Further, Pérez-Correa emphasized, the vast majority of arrests target minor players.

“The war on drugs ... persecutes and incarcerates people who have no prior convictions and who are transporting small amounts of drugs, and, [after their arrests, they] are quickly replaced by other people,” she said.

Madrazo pointed out that when forces do in fact kill or capture a cartel kingpin, there is an uptick in violence as a result of the fragmentation of groups. He also addressed the constitutional costs of the war on drugs for Mexico’s legal system. The war on drugs, he argued, is eroding the legitimacy of Mexico’s Constitution by relying on flagrantly unconstitutional practices. One law that Madrazo considers unconstitutional is the arraigo, a mechanism which allows the government to detain individuals for up to 80 days without formal charges and without the right to legal representation. The Supreme Court of Justice of the Nation ruled the use of arraigo in the Criminal Code of the state of Chihuahua as unconstitutional, he said. Yet, despite the ruling, the practice continues.

“Our constitution has always been explicit ... in times of peace, the military will limit itself,” he explained.

Therefore, the use of the military for everyday policing in the streets, he argued, is unconstitutional. Since 2006, he said, the military has been conducting police work with “no constitutional foundation.” In its defense, according to Madrazo, the government cited an opinion summary from the Supreme Court of Justice of the Nation, which stated that it is constitutional for the military to do “auxiliary work.” However, Madrazo pointed out, the military is actually “leading the operations.”

“The opinion said they could be auxiliary as long as they are subordinate,” Madrazo said. “The constitutional costs creep in ... this is a very convenient interpretation at a very high level. There is no venue to challenge that legal interpretation of the president.”
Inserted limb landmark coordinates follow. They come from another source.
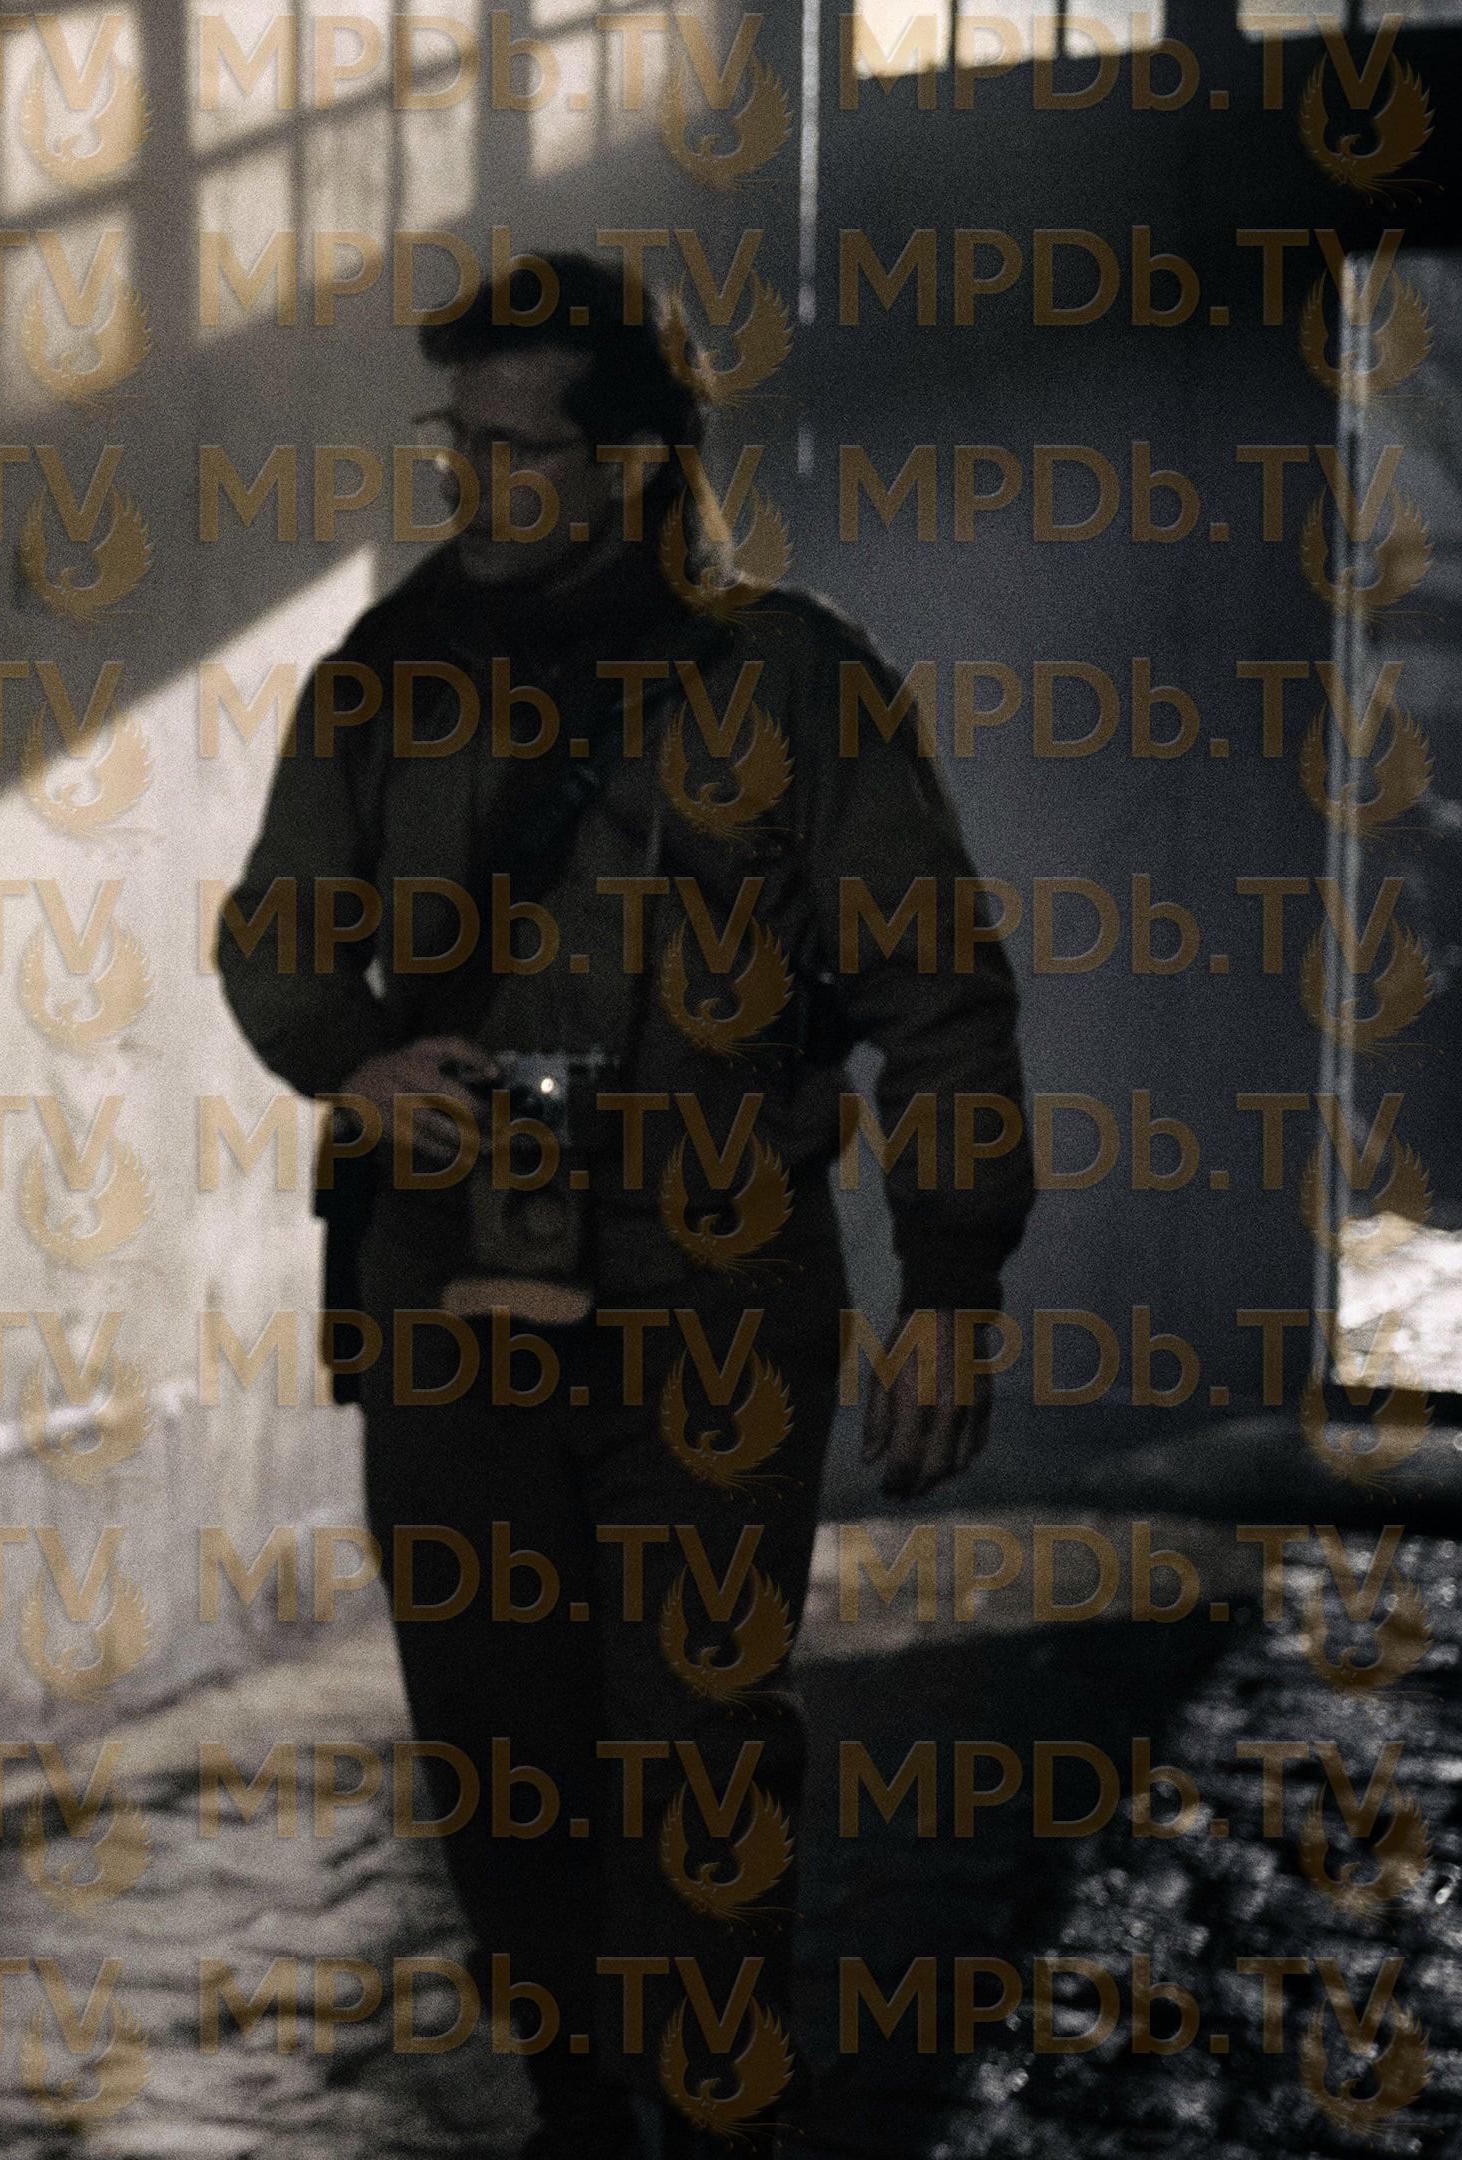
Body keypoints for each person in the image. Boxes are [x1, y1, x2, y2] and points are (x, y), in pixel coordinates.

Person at [214, 253, 1032, 2157]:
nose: (469, 479)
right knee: (497, 1753)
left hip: (713, 1306)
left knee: (702, 1746)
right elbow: (274, 935)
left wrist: (953, 1282)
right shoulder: (386, 676)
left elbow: (938, 992)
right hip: (450, 1301)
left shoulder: (794, 681)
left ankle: (719, 2108)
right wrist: (351, 1059)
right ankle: (578, 2102)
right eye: (457, 438)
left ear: (638, 464)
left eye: (516, 448)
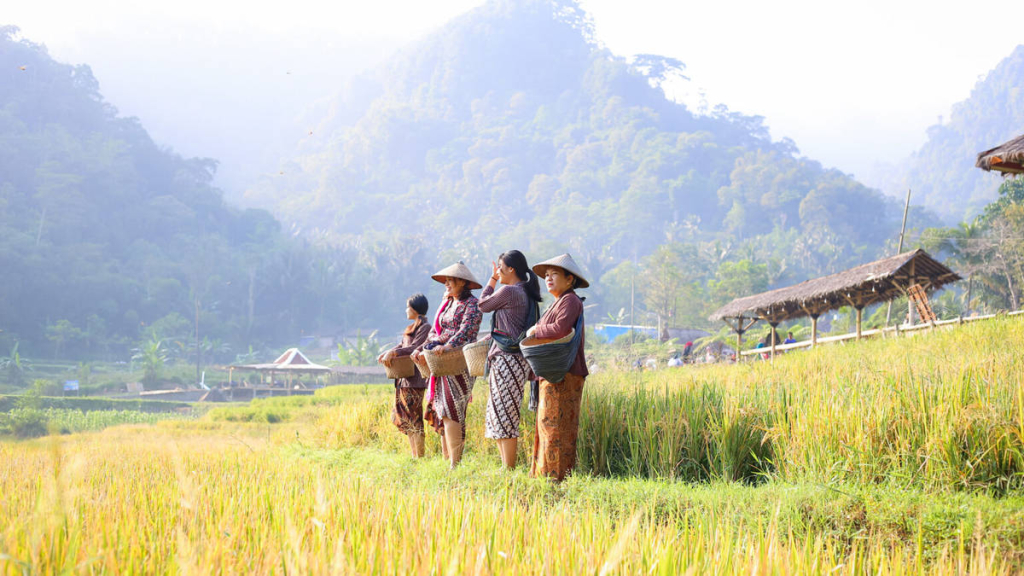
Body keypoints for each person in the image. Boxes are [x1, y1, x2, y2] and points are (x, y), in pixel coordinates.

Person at [411, 262, 482, 469]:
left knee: (453, 409)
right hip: (441, 361)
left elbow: (467, 330)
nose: (447, 284)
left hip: (458, 361)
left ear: (463, 282)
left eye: (451, 281)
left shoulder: (472, 305)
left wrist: (449, 345)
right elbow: (434, 332)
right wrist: (422, 348)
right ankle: (448, 459)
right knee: (442, 410)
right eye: (446, 281)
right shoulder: (448, 304)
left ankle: (455, 462)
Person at [525, 253, 589, 482]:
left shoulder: (570, 301)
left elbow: (561, 329)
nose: (548, 279)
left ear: (570, 280)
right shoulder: (558, 302)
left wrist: (535, 331)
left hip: (565, 373)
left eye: (554, 275)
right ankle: (545, 476)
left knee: (556, 428)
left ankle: (554, 480)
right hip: (552, 372)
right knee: (548, 425)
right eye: (547, 275)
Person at [478, 250, 542, 469]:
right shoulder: (523, 291)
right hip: (512, 360)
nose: (498, 271)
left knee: (504, 413)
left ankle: (509, 468)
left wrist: (492, 279)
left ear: (510, 269)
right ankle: (506, 467)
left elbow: (483, 305)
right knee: (500, 412)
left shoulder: (510, 291)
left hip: (508, 359)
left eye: (501, 268)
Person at [377, 294, 430, 458]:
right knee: (406, 418)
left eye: (408, 307)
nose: (406, 310)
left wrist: (394, 352)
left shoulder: (425, 328)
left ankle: (419, 456)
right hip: (403, 378)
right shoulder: (411, 328)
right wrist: (388, 351)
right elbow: (402, 345)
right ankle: (414, 454)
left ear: (414, 308)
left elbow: (415, 347)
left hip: (415, 379)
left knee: (415, 418)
A third constitutional cost Madrazo cited was AMLO’s militarizing of the National Guard against the Mexican Congress’s will.

“This administration comes in and there’s such a bad public opinion of the military,” he said.

Nonetheless, AMLO “proposed to make the National Guard a branch of the military in charge of public security.”

When Congress rejected his proposal, AMLO instead made it a “civilian body” whose budget is controlled by the Ministry of Defense. That budget structure made the National Guard part of the army in all but name, Madrazo explained, and it was quickly militarized.

“For three years, the president has been openly violating the constitution,” he said. “Now, he wants an amendment to accept that [the National Guard] is part of the military.”

Madrazo concluded that, in a poltically hegenmous system, Constitutional checks and balances are just a formality, easily overridden. 

“The war on drugs has fed into this crisis and has created this erosion of the constitutional system ... that has now made the perfect storm for an authoritarian establishment,” he said.